Smith was convicted of either beating his wife to death to avoid giving her half in a divorce, or of having someone else do it. Based on the DNA evidence, the former seems more likely. After recounting the exhaustive evidence against the petitioner, the Court got to the issue at the heart of the petition and appeals -- an aiding-and-abetting jury instruction. In California, aiding and abetting is as good as committing the crime oneself.

The jury, which was instructed on both direct culpability, as well as aiding and abetting, convicted him without specifying which theory of guilt it adopted.
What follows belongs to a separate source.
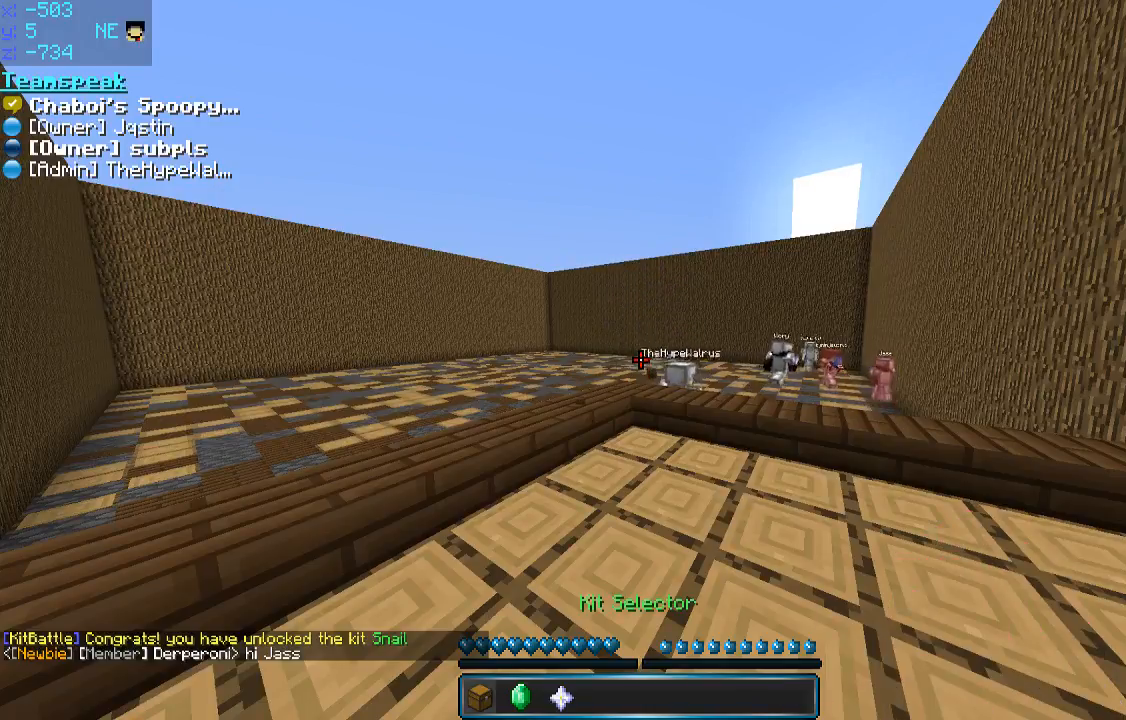
{"keys": [], "mouse": [], "events": []}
On appeal, Smith argued that he wasn't given sufficient notice of the aiding-and-abetting theory. The state court disagreed, noting that not only did the accusatory pleading point to the relevant statutes, but the evidence presented during the preliminary examination would have put him on notice as well.

However, a district court and the Ninth Circuit granted habeas relief, holding that his Sixth Amendment and due process right to notice had been violated because it believed the prosecution (until it requested the aiding-and-abetting jury instruction) had tried the case only on the theory that respondent himself had delivered the fatal blow.

Dude, We've Been Over This

How many ways can an appeals court botch AEDPA review? Many, apparently, especially when they don't learn from past mistakes.

"We have emphasized, time and again, that the Antiterrorism and Effective Death Penalty Act of 1996 (AEDPA), 110 Stat. 1214, prohibits the federal courts of appeals from relying on their own precedent to conclude that a particular constitutional principle is 'clearly established,'" the per curiam court stated.

AEDPA allows a federal court to grant relief when a state court comes to a decision that was "contrary to, or involved an unreasonable application of, clearly established Federal law, as determined by the Supreme Court of the United States."

The key, of course, is "by the Supreme Court." The Ninth Circuit cited its own Sheppard v. Rees decision, which it said "faithfully applied the principles enunciated by the Supreme Court." Which principles and from which cases? Only three cases, holding that notice be provided in general.

"This proposition is far too abstract to establish clearly the specific rule respondent needs. We have before cautioned the lower courts -- and the Ninth Circuit in particular -- against 'framing our precedents at such a high level of generality,'" the Court noted. Similarly, a lower court cannot "refine or sharpen a general principle of Supreme Court jurisprudence into a specific legal rule that this Court has not announced."